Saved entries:

=-=-=

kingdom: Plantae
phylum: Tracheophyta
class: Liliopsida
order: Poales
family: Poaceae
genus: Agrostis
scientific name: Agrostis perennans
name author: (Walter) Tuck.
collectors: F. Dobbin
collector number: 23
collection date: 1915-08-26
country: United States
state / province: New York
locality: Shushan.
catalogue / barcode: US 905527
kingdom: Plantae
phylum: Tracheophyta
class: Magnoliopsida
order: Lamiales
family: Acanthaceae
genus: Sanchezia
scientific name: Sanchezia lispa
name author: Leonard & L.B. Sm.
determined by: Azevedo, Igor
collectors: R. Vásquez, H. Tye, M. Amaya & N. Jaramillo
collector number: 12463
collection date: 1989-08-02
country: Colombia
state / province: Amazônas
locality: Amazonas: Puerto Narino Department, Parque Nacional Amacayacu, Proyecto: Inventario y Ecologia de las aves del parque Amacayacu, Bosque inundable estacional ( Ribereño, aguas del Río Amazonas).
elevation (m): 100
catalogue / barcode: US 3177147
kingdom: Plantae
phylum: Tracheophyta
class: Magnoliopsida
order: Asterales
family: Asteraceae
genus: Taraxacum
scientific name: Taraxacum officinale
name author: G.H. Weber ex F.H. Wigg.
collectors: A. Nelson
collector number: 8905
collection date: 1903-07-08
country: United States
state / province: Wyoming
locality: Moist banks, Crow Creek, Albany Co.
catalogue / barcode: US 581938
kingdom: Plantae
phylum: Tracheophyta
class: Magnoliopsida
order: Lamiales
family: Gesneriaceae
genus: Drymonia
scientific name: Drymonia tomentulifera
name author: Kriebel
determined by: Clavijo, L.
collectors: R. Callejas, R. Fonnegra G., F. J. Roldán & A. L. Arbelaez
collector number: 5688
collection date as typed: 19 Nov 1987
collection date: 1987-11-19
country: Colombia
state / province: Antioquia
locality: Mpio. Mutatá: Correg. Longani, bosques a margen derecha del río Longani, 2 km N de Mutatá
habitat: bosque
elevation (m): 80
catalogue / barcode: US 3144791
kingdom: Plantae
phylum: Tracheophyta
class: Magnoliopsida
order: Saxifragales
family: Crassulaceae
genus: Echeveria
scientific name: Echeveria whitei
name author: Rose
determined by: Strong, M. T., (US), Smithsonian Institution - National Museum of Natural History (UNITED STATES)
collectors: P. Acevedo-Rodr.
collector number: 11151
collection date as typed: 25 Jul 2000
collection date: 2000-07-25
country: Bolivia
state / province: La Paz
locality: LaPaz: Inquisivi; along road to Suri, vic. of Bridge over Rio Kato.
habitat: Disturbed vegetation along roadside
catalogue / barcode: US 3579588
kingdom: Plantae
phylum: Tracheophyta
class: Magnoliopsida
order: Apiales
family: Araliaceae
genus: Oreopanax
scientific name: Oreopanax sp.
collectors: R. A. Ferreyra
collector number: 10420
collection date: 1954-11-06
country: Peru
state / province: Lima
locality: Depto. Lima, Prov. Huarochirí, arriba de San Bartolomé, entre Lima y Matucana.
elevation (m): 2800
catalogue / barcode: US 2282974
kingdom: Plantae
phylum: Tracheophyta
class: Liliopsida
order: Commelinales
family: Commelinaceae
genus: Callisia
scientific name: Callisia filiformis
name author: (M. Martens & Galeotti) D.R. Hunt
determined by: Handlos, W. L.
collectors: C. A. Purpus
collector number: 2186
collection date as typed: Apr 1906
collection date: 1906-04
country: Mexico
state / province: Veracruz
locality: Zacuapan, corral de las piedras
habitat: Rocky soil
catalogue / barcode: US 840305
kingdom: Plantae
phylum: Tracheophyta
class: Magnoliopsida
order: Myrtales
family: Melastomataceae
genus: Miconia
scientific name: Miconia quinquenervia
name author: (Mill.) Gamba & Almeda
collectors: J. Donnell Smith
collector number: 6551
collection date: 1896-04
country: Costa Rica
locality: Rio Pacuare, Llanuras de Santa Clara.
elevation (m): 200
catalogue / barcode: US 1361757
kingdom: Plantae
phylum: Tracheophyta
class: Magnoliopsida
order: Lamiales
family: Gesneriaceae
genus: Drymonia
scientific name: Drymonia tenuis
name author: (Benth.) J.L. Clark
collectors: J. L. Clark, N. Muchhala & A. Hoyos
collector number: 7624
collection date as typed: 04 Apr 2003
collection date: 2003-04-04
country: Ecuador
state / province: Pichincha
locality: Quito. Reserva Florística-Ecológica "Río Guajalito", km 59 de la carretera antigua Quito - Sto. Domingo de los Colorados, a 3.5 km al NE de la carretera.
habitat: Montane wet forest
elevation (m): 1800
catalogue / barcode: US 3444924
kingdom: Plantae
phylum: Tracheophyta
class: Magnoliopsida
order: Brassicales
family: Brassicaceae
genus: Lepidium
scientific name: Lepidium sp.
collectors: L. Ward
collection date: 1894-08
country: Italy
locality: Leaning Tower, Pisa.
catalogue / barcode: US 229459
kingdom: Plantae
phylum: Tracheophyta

=-=-=

● **WORK TO BE COMPLETED**:
Repeat the lines starting at the one containing "order: Asterales" and ending at the one containing "state / province: Wyoming", with no changes.

● **WRITTEN REPLY**:
order: Asterales
family: Asteraceae
genus: Taraxacum
scientific name: Taraxacum officinale
name author: G.H. Weber ex F.H. Wigg.
collectors: A. Nelson
collector number: 8905
collection date: 1903-07-08
country: United States
state / province: Wyoming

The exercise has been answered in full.